In this room, transformed into a kind of chapel, Maurice was represented like a saint who had saved France; and as his own grandmother wrote in a prayer, the whole universe, l’univers entier — not only France, l’univers entier. Maurice’s personal belongings were described by Berthe Gallais, his mother, as some religious relics. And this is actually what many, many Catholic French people felt in the ’20s and ’30s. At this time, as my colleague, Annette Becker is explaining, in one of her books, the Christian soldier was likened in his sacrifice to Christ in a kind of imitatio christi, and his mother to a new Virgin Mary, a mater dolorosa. Until her death in 1927, Maurice Gallais’s grandmother went every day to the room, and recited the prayer she had composed for him, thanking God for having given her such a courageous grandson, “parce que vous l’avec accordé la plus belle des morts et ouvert votre paradis, où je l’imagine comme un saint” — like a saint — “je vous remercie, Signor”, the prayer says at the end.

Well, when did the mourning process end? Is the war of 1914/1918 over, as many felt in the early 1990s, after the fall of the Wall of Berlin? Paradoxically, in the last few years we have witnessed a new emotional investment in the conflict, the first and the fourth generation, the generations of the veterans’ grandchildren or great-grandchildren — my generation and your generation — are more and more aware of the importance of the Great War in the history of the twentieth century, and the First World War tends to be ever more present in the minds of successive generations. According to most historians, and according especially to Stéphane Audoin-Rouzeau, this renewed interest in the 1990s is related to the unfinished process of mourning, and actually explains that by the number of many missing in action in World War One.

At the end of the 1920s, after the death of Maurice’s father, Berthe Gallais decided to transform her house so that it could be transformed into a kind of museum.
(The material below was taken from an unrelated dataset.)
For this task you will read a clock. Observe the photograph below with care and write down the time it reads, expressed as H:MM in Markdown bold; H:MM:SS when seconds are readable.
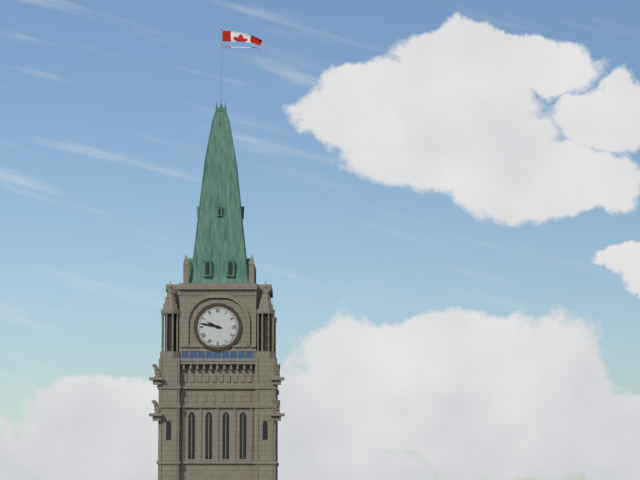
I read **9:47**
So, she was living — she moved. She lived in a small house just opposite what had become the Musée Maurice Gallais, founded in the 1930s; and she died in 1956. Was this transformation of the house into a museum a way for her to show that the mourning process was over, or on the contrary was it a way to prolong the mourning process eternally? Anyway, after so many years Maurice’s room remains unchanged as a kind of private chapel in a public museum. Thanks.